**Instructions for the task**: Please output the entries below exactly as they are.

☆ ☆ ☆ ☆ ☆

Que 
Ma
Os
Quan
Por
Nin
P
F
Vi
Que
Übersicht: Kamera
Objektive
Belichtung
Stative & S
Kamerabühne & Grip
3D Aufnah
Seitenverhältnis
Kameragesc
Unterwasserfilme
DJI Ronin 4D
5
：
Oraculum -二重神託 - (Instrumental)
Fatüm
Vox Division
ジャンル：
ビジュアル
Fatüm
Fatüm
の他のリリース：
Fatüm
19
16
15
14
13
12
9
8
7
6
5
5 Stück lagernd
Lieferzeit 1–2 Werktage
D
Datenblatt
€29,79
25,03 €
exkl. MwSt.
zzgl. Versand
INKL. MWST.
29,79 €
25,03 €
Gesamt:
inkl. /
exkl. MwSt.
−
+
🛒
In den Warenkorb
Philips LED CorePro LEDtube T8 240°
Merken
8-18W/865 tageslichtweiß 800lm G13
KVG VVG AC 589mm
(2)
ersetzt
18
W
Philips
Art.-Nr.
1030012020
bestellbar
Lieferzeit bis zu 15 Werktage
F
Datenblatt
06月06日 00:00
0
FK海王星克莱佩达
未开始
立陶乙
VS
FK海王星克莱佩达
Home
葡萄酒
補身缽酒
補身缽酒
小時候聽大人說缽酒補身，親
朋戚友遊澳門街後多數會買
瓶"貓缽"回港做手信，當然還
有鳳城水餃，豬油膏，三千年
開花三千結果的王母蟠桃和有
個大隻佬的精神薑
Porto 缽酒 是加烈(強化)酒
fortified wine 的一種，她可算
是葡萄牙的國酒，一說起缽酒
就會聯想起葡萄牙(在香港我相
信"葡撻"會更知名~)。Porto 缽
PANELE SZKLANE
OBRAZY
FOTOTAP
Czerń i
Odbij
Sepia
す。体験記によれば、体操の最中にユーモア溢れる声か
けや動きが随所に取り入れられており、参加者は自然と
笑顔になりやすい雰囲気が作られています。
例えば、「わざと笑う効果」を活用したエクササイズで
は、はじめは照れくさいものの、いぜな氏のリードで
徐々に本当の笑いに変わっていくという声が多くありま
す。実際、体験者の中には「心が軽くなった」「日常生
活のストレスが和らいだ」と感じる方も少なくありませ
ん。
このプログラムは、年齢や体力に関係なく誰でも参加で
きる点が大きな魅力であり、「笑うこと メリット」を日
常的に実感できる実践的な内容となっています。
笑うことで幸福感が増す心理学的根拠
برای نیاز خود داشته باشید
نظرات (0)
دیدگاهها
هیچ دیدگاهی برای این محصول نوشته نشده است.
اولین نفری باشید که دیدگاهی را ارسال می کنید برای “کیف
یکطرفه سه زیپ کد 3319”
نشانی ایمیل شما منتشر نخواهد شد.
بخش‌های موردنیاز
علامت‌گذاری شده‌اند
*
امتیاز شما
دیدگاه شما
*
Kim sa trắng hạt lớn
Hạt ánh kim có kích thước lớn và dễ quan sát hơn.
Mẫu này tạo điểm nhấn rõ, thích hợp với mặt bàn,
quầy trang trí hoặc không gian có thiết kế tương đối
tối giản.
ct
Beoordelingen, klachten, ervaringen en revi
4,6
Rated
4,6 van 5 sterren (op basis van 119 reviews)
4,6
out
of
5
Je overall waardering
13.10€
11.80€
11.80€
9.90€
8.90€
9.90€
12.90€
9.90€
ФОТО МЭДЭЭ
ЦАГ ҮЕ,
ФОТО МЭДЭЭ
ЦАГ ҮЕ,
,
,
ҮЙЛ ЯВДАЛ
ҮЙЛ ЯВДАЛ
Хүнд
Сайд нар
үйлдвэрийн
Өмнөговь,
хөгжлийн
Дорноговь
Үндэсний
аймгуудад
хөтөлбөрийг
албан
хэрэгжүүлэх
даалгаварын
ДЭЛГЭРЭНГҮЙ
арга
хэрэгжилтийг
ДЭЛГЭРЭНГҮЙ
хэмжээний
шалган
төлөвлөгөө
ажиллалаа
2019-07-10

☆ ☆ ☆ ☆ ☆

**Task answer**:
Que 
Ma
Os
Quan
Por
Nin
P
F
Vi
Que
Übersicht: Kamera
Objektive
Belichtung
Stative & S
Kamerabühne & Grip
3D Aufnah
Seitenverhältnis
Kameragesc
Unterwasserfilme
DJI Ronin 4D
5
：
Oraculum -二重神託 - (Instrumental)
Fatüm
Vox Division
ジャンル：
ビジュアル
Fatüm
Fatüm
の他のリリース：
Fatüm
19
16
15
14
13
12
9
8
7
6
5
5 Stück lagernd
Lieferzeit 1–2 Werktage
D
Datenblatt
€29,79
25,03 €
exkl. MwSt.
zzgl. Versand
INKL. MWST.
29,79 €
25,03 €
Gesamt:
inkl. /
exkl. MwSt.
−
+
🛒
In den Warenkorb
Philips LED CorePro LEDtube T8 240°
Merken
8-18W/865 tageslichtweiß 800lm G13
KVG VVG AC 589mm
(2)
ersetzt
18
W
Philips
Art.-Nr.
1030012020
bestellbar
Lieferzeit bis zu 15 Werktage
F
Datenblatt
06月06日 00:00
0
FK海王星克莱佩达
未开始
立陶乙
VS
FK海王星克莱佩达
Home
葡萄酒
補身缽酒
補身缽酒
小時候聽大人說缽酒補身，親
朋戚友遊澳門街後多數會買
瓶"貓缽"回港做手信，當然還
有鳳城水餃，豬油膏，三千年
開花三千結果的王母蟠桃和有
個大隻佬的精神薑
Porto 缽酒 是加烈(強化)酒
fortified wine 的一種，她可算
是葡萄牙的國酒，一說起缽酒
就會聯想起葡萄牙(在香港我相
信"葡撻"會更知名~)。Porto 缽
PANELE SZKLANE
OBRAZY
FOTOTAP
Czerń i
Odbij
Sepia
す。体験記によれば、体操の最中にユーモア溢れる声か
けや動きが随所に取り入れられており、参加者は自然と
笑顔になりやすい雰囲気が作られています。
例えば、「わざと笑う効果」を活用したエクササイズで
は、はじめは照れくさいものの、いぜな氏のリードで
徐々に本当の笑いに変わっていくという声が多くありま
す。実際、体験者の中には「心が軽くなった」「日常生
活のストレスが和らいだ」と感じる方も少なくありませ
ん。
このプログラムは、年齢や体力に関係なく誰でも参加で
きる点が大きな魅力であり、「笑うこと メリット」を日
常的に実感できる実践的な内容となっています。
笑うことで幸福感が増す心理学的根拠
برای نیاز خود داشته باشید
نظرات (0)
دیدگاهها
هیچ دیدگاهی برای این محصول نوشته نشده است.
اولین نفری باشید که دیدگاهی را ارسال می کنید برای “کیف
یکطرفه سه زیپ کد 3319”
نشانی ایمیل شما منتشر نخواهد شد.
بخش‌های موردنیاز
علامت‌گذاری شده‌اند
*
امتیاز شما
دیدگاه شما
*
Kim sa trắng hạt lớn
Hạt ánh kim có kích thước lớn và dễ quan sát hơn.
Mẫu này tạo điểm nhấn rõ, thích hợp với mặt bàn,
quầy trang trí hoặc không gian có thiết kế tương đối
tối giản.
ct
Beoordelingen, klachten, ervaringen en revi
4,6
Rated
4,6 van 5 sterren (op basis van 119 reviews)
4,6
out
of
5
Je overall waardering
13.10€
11.80€
11.80€
9.90€
8.90€
9.90€
12.90€
9.90€
ФОТО МЭДЭЭ
ЦАГ ҮЕ,
ФОТО МЭДЭЭ
ЦАГ ҮЕ,
,
,
ҮЙЛ ЯВДАЛ
ҮЙЛ ЯВДАЛ
Хүнд
Сайд нар
үйлдвэрийн
Өмнөговь,
хөгжлийн
Дорноговь
Үндэсний
аймгуудад
хөтөлбөрийг
албан
хэрэгжүүлэх
даалгаварын
ДЭЛГЭРЭНГҮЙ
арга
хэрэгжилтийг
ДЭЛГЭРЭНГҮЙ
хэмжээний
шалган
төлөвлөгөө
ажиллалаа
2019-07-10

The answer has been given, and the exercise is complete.